• **PROBLEM**
Transcribe the text of the data below verbatim, line for line. Leave out every picture marker.

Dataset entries
◆ ◆ ◆
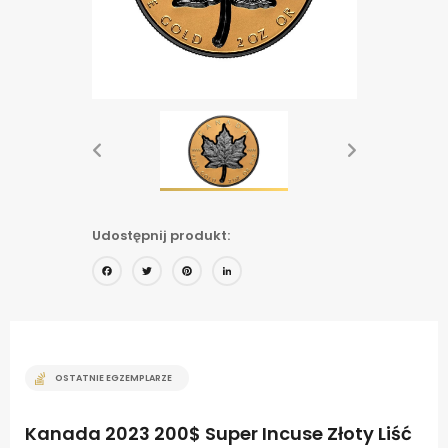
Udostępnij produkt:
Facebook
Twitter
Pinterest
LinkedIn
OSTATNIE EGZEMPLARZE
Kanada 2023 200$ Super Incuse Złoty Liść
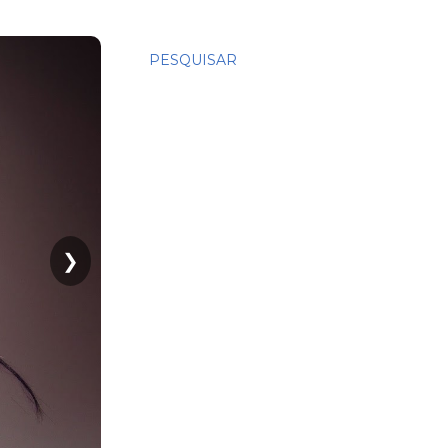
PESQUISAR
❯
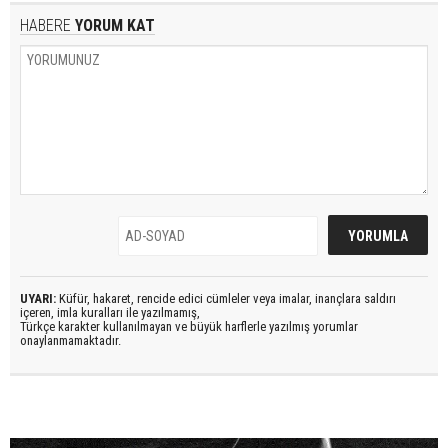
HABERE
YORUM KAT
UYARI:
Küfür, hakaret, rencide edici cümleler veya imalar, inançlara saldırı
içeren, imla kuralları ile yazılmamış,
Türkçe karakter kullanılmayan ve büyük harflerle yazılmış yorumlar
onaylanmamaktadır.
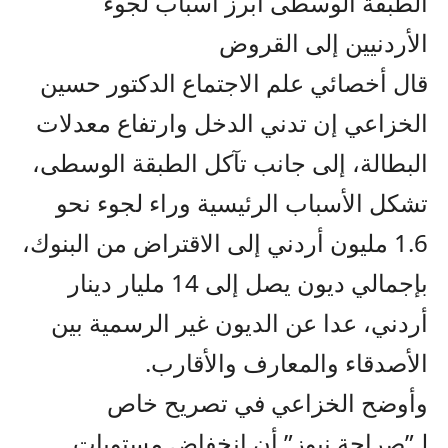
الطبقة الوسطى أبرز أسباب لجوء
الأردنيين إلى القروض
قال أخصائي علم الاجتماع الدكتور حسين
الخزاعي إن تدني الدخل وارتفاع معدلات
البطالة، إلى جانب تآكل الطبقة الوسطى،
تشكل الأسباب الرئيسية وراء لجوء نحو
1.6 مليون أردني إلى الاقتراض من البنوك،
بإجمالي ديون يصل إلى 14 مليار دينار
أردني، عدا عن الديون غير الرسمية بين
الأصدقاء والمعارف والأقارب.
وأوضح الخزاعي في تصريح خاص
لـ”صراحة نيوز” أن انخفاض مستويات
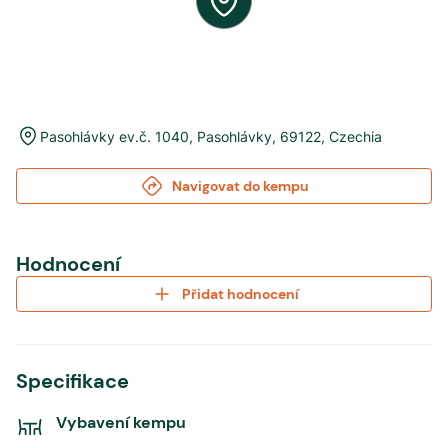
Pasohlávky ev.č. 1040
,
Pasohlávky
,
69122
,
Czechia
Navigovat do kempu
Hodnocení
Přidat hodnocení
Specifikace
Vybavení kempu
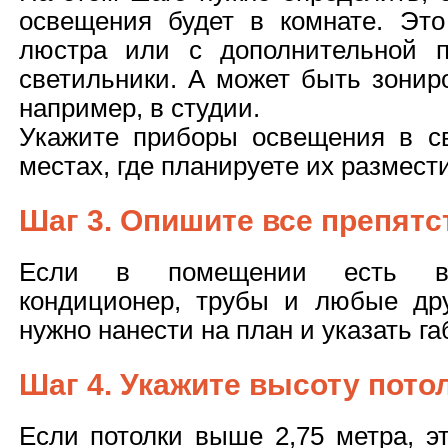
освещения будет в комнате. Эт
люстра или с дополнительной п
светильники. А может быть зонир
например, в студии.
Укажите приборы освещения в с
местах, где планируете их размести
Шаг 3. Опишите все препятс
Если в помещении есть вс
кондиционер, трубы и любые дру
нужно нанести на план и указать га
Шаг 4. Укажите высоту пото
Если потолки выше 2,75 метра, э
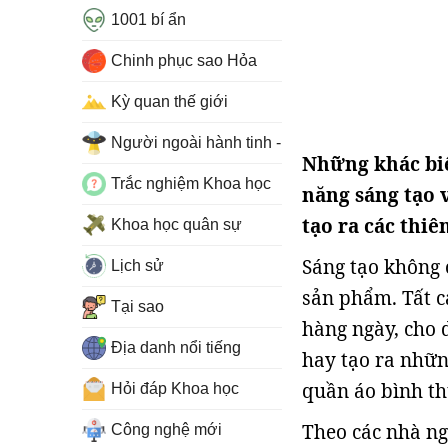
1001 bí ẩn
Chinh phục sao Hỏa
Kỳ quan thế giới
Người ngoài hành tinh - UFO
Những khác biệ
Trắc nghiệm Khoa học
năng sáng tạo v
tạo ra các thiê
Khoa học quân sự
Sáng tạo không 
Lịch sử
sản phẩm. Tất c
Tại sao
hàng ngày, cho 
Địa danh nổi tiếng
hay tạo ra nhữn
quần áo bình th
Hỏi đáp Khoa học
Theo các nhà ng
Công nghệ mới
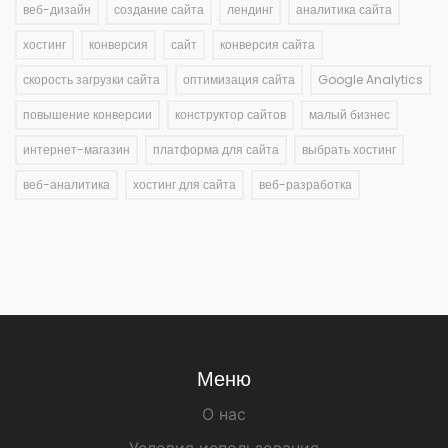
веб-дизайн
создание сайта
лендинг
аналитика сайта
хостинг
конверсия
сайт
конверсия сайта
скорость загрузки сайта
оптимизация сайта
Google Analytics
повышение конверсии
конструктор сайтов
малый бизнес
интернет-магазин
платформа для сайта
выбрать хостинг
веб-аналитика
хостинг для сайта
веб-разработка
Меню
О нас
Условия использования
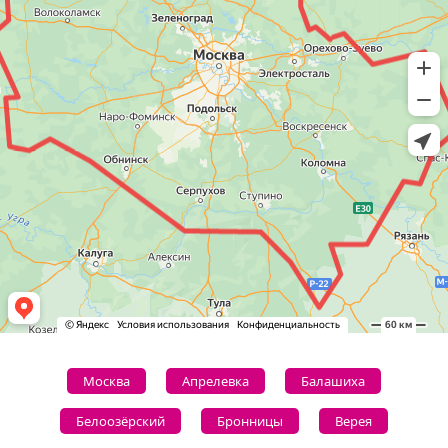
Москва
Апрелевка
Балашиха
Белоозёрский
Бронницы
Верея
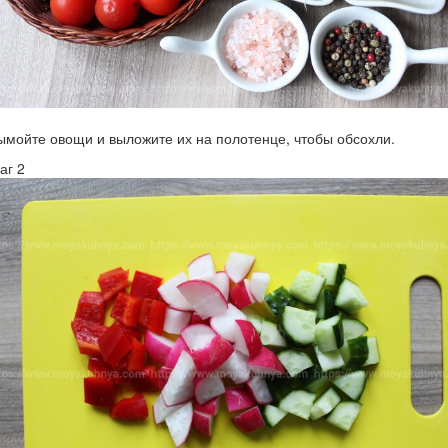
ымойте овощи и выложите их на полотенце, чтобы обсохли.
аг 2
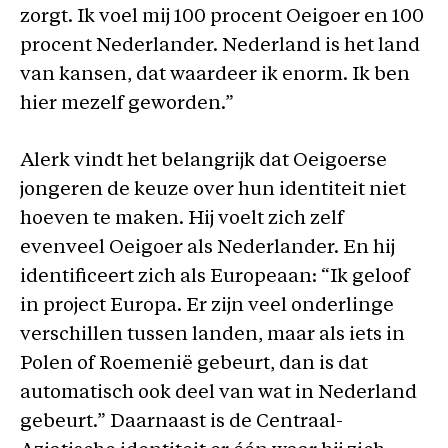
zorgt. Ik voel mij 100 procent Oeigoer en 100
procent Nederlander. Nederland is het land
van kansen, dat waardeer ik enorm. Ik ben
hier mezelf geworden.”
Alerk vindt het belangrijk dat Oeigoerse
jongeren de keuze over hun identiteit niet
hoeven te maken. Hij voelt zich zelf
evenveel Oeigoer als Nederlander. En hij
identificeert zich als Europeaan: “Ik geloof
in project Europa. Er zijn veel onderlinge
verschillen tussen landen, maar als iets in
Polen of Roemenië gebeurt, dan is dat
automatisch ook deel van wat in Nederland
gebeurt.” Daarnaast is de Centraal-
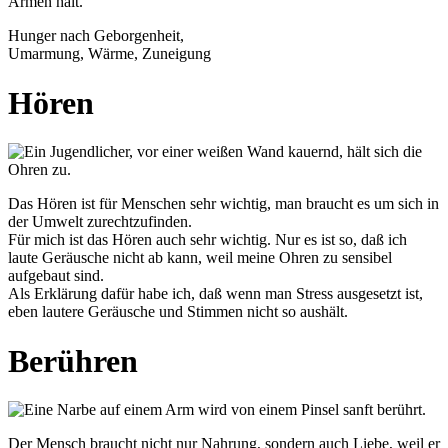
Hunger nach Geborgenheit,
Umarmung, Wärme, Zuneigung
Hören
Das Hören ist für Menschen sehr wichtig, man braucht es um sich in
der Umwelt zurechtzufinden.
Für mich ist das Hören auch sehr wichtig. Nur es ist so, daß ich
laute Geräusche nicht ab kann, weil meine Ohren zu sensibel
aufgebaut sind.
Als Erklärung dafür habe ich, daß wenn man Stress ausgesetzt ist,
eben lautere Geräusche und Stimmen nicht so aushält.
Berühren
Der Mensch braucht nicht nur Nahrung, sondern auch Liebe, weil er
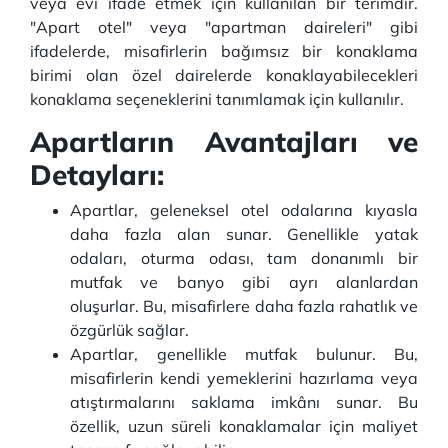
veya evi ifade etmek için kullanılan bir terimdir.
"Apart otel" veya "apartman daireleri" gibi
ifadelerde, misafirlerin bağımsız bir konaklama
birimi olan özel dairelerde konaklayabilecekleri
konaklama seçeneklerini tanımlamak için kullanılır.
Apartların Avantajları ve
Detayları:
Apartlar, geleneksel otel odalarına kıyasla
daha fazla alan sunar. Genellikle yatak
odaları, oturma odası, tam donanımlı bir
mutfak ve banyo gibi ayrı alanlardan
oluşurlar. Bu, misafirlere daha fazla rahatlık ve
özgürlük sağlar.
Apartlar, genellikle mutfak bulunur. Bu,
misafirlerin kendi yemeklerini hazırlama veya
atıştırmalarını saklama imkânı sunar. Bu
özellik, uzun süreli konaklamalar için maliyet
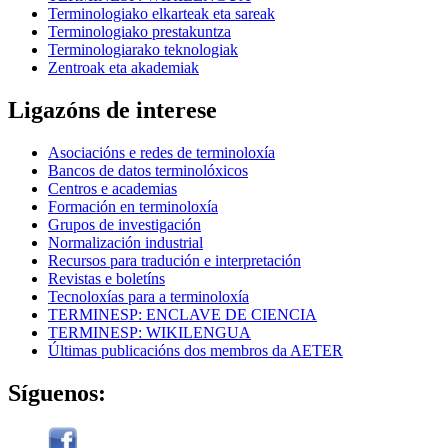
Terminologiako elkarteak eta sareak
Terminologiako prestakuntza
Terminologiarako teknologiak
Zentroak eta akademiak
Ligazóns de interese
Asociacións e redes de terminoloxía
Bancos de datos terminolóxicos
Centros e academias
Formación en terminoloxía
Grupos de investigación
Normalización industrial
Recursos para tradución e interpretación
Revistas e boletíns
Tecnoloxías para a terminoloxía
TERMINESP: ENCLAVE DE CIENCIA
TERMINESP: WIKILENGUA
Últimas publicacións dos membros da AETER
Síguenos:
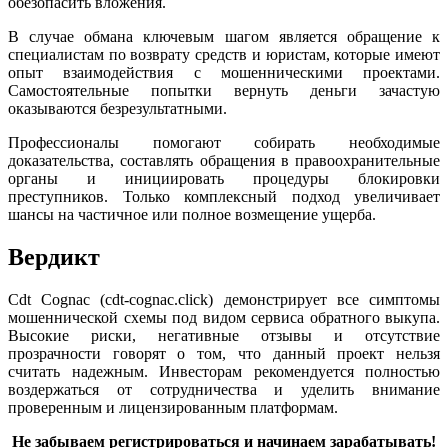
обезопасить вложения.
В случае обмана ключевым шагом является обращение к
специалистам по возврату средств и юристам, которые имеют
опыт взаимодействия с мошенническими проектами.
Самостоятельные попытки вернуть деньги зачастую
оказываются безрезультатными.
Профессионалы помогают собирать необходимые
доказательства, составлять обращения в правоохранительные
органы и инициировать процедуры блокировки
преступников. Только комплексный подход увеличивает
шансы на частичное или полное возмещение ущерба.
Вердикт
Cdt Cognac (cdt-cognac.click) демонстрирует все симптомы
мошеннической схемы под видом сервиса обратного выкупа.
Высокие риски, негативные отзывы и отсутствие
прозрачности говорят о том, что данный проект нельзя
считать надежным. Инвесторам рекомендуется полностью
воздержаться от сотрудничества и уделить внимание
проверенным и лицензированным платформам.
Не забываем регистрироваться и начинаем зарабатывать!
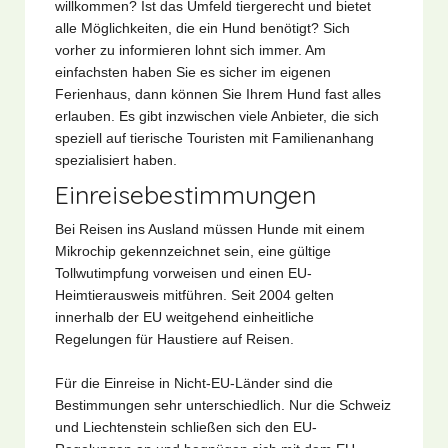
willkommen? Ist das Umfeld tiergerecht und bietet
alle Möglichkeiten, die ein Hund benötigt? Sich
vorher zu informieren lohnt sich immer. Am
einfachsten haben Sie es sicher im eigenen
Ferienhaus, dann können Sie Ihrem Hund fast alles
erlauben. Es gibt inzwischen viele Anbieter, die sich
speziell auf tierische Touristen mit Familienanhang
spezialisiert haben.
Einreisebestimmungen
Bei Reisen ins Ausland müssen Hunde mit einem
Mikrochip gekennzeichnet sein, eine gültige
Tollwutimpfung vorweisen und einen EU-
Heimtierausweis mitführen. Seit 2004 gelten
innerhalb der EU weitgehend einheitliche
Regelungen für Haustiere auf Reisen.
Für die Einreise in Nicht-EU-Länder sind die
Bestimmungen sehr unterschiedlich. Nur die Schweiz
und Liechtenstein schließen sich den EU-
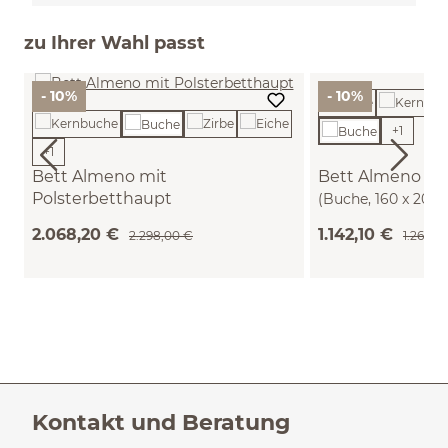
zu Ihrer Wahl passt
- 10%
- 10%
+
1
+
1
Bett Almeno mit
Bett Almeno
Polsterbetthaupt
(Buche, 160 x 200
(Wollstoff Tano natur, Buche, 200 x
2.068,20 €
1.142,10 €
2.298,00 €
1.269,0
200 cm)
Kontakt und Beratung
◆ ◆ ◆
• **ANSWER TO THIS PROBLEM**
Udostępnij produkt:
Facebook
Twitter
Pinterest
LinkedIn
OSTATNIE EGZEMPLARZE
Kanada 2023 200$ Super Incuse Złoty Liść
PESQUISAR
❯
HABERE
YORUM KAT
UYARI:
Küfür, hakaret, rencide edici cümleler veya imalar, inançlara saldırı
içeren, imla kuralları ile yazılmamış,
Türkçe karakter kullanılmayan ve büyük harflerle yazılmış yorumlar
onaylanmamaktadır.
الطبقة الوسطى أبرز أسباب لجوء
الأردنيين إلى القروض
قال أخصائي علم الاجتماع الدكتور حسين
الخزاعي إن تدني الدخل وارتفاع معدلات
البطالة، إلى جانب تآكل الطبقة الوسطى،
تشكل الأسباب الرئيسية وراء لجوء نحو
1.6 مليون أردني إلى الاقتراض من البنوك،
بإجمالي ديون يصل إلى 14 مليار دينار
أردني، عدا عن الديون غير الرسمية بين
الأصدقاء والمعارف والأقارب.
وأوضح الخزاعي في تصريح خاص
لـ”صراحة نيوز” أن انخفاض مستويات
Pasohlávky ev.č. 1040
,
Pasohlávky
,
69122
,
Czechia
Navigovat do kempu
Hodnocení
Přidat hodnocení
Specifikace
Vybavení kempu
освещения будет в комнате. Эт
люстра или с дополнительной п
светильники. А может быть зонир
например, в студии.
Укажите приборы освещения в с
местах, где планируете их размести
Шаг 3. Опишите все препятс
Если в помещении есть вс
кондиционер, трубы и любые дру
нужно нанести на план и указать га
Шаг 4. Укажите высоту пото
Если потолки выше 2,75 метра, э
1001 bí ẩn
Chinh phục sao Hỏa
Kỳ quan thế giới
Người ngoài hành tinh - UFO
Những khác biệ
Trắc nghiệm Khoa học
năng sáng tạo v
tạo ra các thiê
Khoa học quân sự
Sáng tạo không 
Lịch sử
sản phẩm. Tất c
Tại sao
hàng ngày, cho 
Địa danh nổi tiếng
hay tạo ra nhữn
quần áo bình th
Hỏi đáp Khoa học
Theo các nhà ng
Công nghệ mới
веб-дизайн
создание сайта
лендинг
аналитика сайта
хостинг
конверсия
сайт
конверсия сайта
скорость загрузки сайта
оптимизация сайта
Google Analytics
повышение конверсии
конструктор сайтов
малый бизнес
интернет-магазин
платформа для сайта
выбрать хостинг
веб-аналитика
хостинг для сайта
веб-разработка
Меню
О нас
Условия использования
Москва
Апрелевка
Балашиха
Белоозёрский
Бронницы
Верея
ымойте овощи и выложите их на полотенце, чтобы обсохли.
аг 2
zorgt. Ik voel mij 100 procent Oeigoer en 100
procent Nederlander. Nederland is het land
van kansen, dat waardeer ik enorm. Ik ben
hier mezelf geworden.”
Alerk vindt het belangrijk dat Oeigoerse
jongeren de keuze over hun identiteit niet
hoeven te maken. Hij voelt zich zelf
evenveel Oeigoer als Nederlander. En hij
identificeert zich als Europeaan: “Ik geloof
in project Europa. Er zijn veel onderlinge
verschillen tussen landen, maar als iets in
Polen of Roemenië gebeurt, dan is dat
automatisch ook deel van wat in Nederland
gebeurt.” Daarnaast is de Centraal-
Hunger nach Geborgenheit,
Umarmung, Wärme, Zuneigung
Hören
Das Hören ist für Menschen sehr wichtig, man braucht es um sich in
der Umwelt zurechtzufinden.
Für mich ist das Hören auch sehr wichtig. Nur es ist so, daß ich
laute Geräusche nicht ab kann, weil meine Ohren zu sensibel
aufgebaut sind.
Als Erklärung dafür habe ich, daß wenn man Stress ausgesetzt ist,
eben lautere Geräusche und Stimmen nicht so aushält.
Berühren
Der Mensch braucht nicht nur Nahrung, sondern auch Liebe, weil er
veya evi ifade etmek için kullanılan bir terimdir.
"Apart otel" veya "apartman daireleri" gibi
ifadelerde, misafirlerin bağımsız bir konaklama
birimi olan özel dairelerde konaklayabilecekleri
konaklama seçeneklerini tanımlamak için kullanılır.
Apartların Avantajları ve
Detayları:
Apartlar, geleneksel otel odalarına kıyasla
daha fazla alan sunar. Genellikle yatak
odaları, oturma odası, tam donanımlı bir
mutfak ve banyo gibi ayrı alanlardan
oluşurlar. Bu, misafirlere daha fazla rahatlık ve
özgürlük sağlar.
Apartlar, genellikle mutfak bulunur. Bu,
misafirlerin kendi yemeklerini hazırlama veya
atıştırmalarını saklama imkânı sunar. Bu
özellik, uzun süreli konaklamalar için maliyet
Terminologiako elkarteak eta sareak
Terminologiako prestakuntza
Terminologiarako teknologiak
Zentroak eta akademiak
Ligazóns de interese
Asociacións e redes de terminoloxía
Bancos de datos terminolóxicos
Centros e academias
Formación en terminoloxía
Grupos de investigación
Normalización industrial
Recursos para tradución e interpretación
Revistas e boletíns
Tecnoloxías para a terminoloxía
TERMINESP: ENCLAVE DE CIENCIA
TERMINESP: WIKILENGUA
Últimas publicacións dos membros da AETER
Síguenos:
обезопасить вложения.
В случае обмана ключевым шагом является обращение к
специалистам по возврату средств и юристам, которые имеют
опыт взаимодействия с мошенническими проектами.
Самостоятельные попытки вернуть деньги зачастую
оказываются безрезультатными.
Профессионалы помогают собирать необходимые
доказательства, составлять обращения в правоохранительные
органы и инициировать процедуры блокировки
преступников. Только комплексный подход увеличивает
шансы на частичное или полное возмещение ущерба.
Вердикт
Cdt Cognac (cdt-cognac.click) демонстрирует все симптомы
мошеннической схемы под видом сервиса обратного выкупа.
Высокие риски, негативные отзывы и отсутствие
прозрачности говорят о том, что данный проект нельзя
считать надежным. Инвесторам рекомендуется полностью
воздержаться от сотрудничества и уделить внимание
проверенным и лицензированным платформам.
Не забываем регистрироваться и начинаем зарабатывать!
willkommen? Ist das Umfeld tiergerecht und bietet
alle Möglichkeiten, die ein Hund benötigt? Sich
vorher zu informieren lohnt sich immer. Am
einfachsten haben Sie es sicher im eigenen
Ferienhaus, dann können Sie Ihrem Hund fast alles
erlauben. Es gibt inzwischen viele Anbieter, die sich
speziell auf tierische Touristen mit Familienanhang
spezialisiert haben.
Einreisebestimmungen
Bei Reisen ins Ausland müssen Hunde mit einem
Mikrochip gekennzeichnet sein, eine gültige
Tollwutimpfung vorweisen und einen EU-
Heimtierausweis mitführen. Seit 2004 gelten
innerhalb der EU weitgehend einheitliche
Regelungen für Haustiere auf Reisen.
Für die Einreise in Nicht-EU-Länder sind die
Bestimmungen sehr unterschiedlich. Nur die Schweiz
und Liechtenstein schließen sich den EU-
zu Ihrer Wahl passt
- 10%
- 10%
+
1
+
1
Bett Almeno mit
Bett Almeno
Polsterbetthaupt
(Buche, 160 x 200
(Wollstoff Tano natur, Buche, 200 x
2.068,20 €
1.142,10 €
2.298,00 €
1.269,0
200 cm)
Kontakt und Beratung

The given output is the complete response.